15. Oktober 2014
Praemium Imperiale 2014

Rede von Klaus-Dieter Lehmann bei der Preisverleihung des Praemium Imperiale 2014 in Tokio

 
 

Your Imperial Highnesses,
Excellencies and distinguished guests,
 
es ist mir eine große Ehre, erneut wieder in Tokio zu sein und an dieser würdevollen und international ausstrahlenden Festveranstaltung  teilzunehmen.
 
Ich gratuliere den fünf Preisträgern in großer Anerkennung und Respekt: Martial Raysse, Giuseppe Penone, Steven Holl, Arvo Pärt und Athol Fugard. Mein Glückwunsch gilt auch dem diesjährigen Gewinner des Grant for Young Artists, der Zinsou Fondation aus der Republik Benin.

# [Aufgabe a]
Wandle die Datensätze von der Zeile mit „in27, cn12, B14, B11, B54“ bis zum Ende der Datensätze in eine JSON-Liste von Zeichenketten um, eine Zeichenkette pro Zeile und ohne Leerzeilen. Die Bilder gehören nicht in die Antwort.
Die Datensätze haben mit der Rede nichts zu tun.

Bilder mit Datendiagrammen:
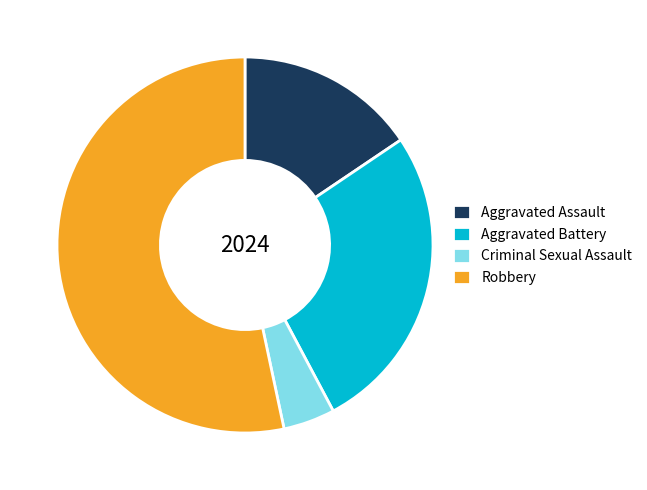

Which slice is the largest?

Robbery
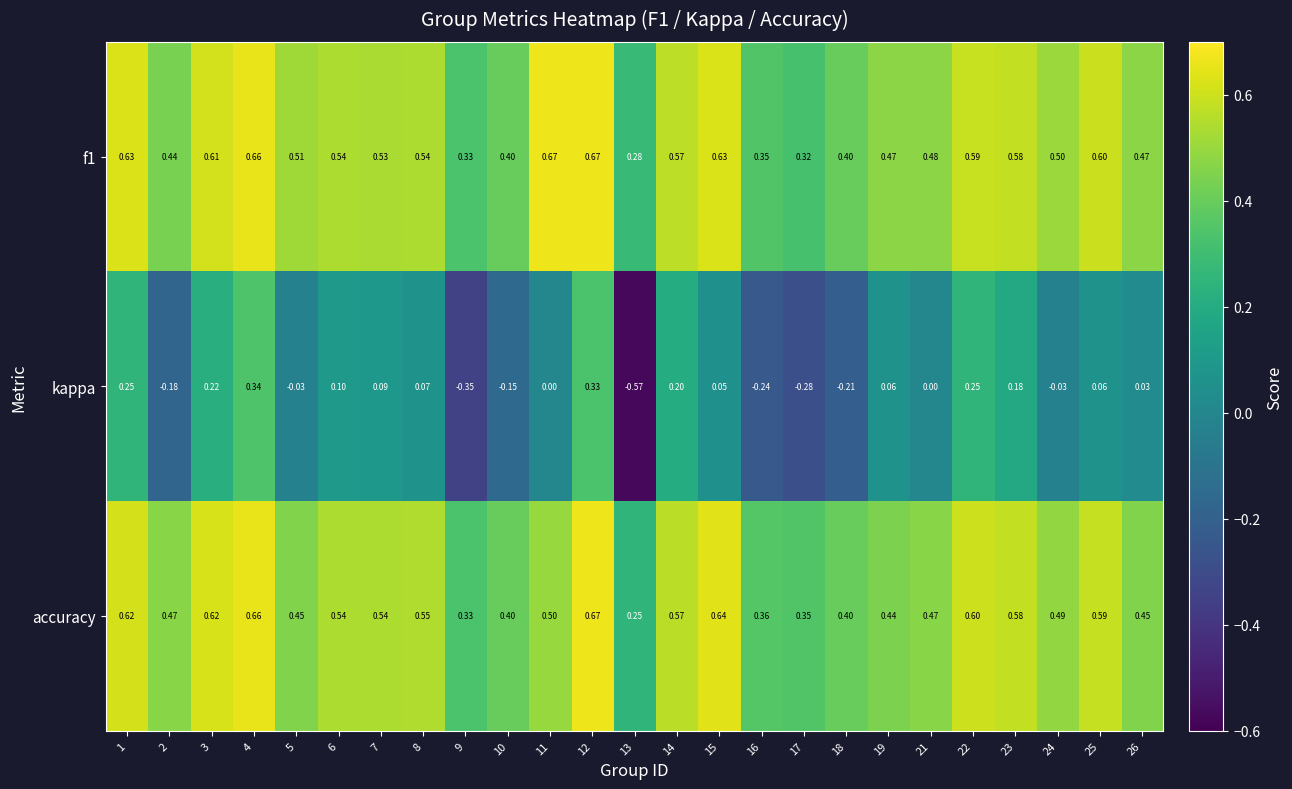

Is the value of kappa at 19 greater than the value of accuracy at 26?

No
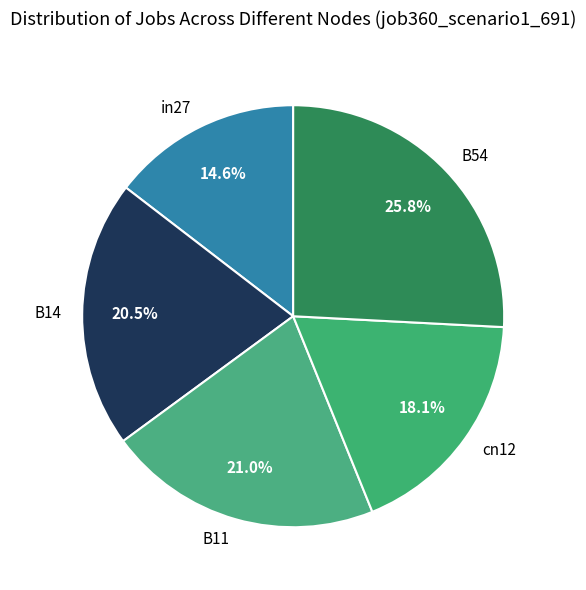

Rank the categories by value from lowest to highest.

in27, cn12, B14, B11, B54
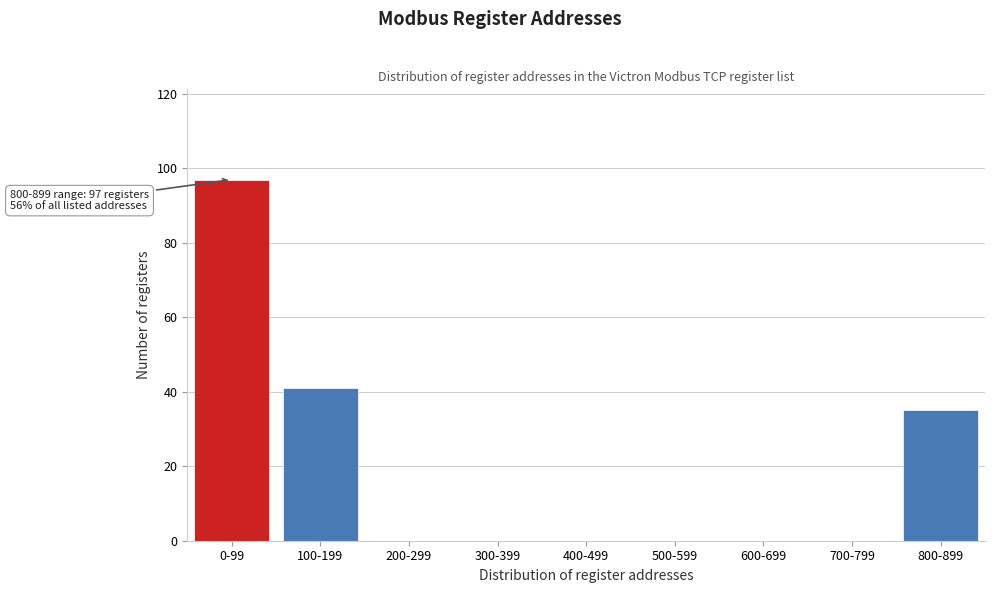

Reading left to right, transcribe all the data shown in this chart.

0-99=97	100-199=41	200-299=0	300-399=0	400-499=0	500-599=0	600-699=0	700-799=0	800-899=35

# [Aufgabe b]
Nenne alle Preisträger, denen in der Rede zum Praemium Imperiale 2014 gratuliert wird, ohne den Gewinner des Grant for Young Artists.

# [Erwartete Antwort a]
[
  "in27, cn12, B14, B11, B54",
  "Reading left to right, transcribe all the data shown in this chart.",
  "0-99=97\t100-199=41\t200-299=0\t300-399=0\t400-499=0\t500-599=0\t600-699=0\t700-799=0\t800-899=35"
]

# [Erwartete Antwort b]
Martial Raysse, Giuseppe Penone, Steven Holl, Arvo Pärt, Athol Fugard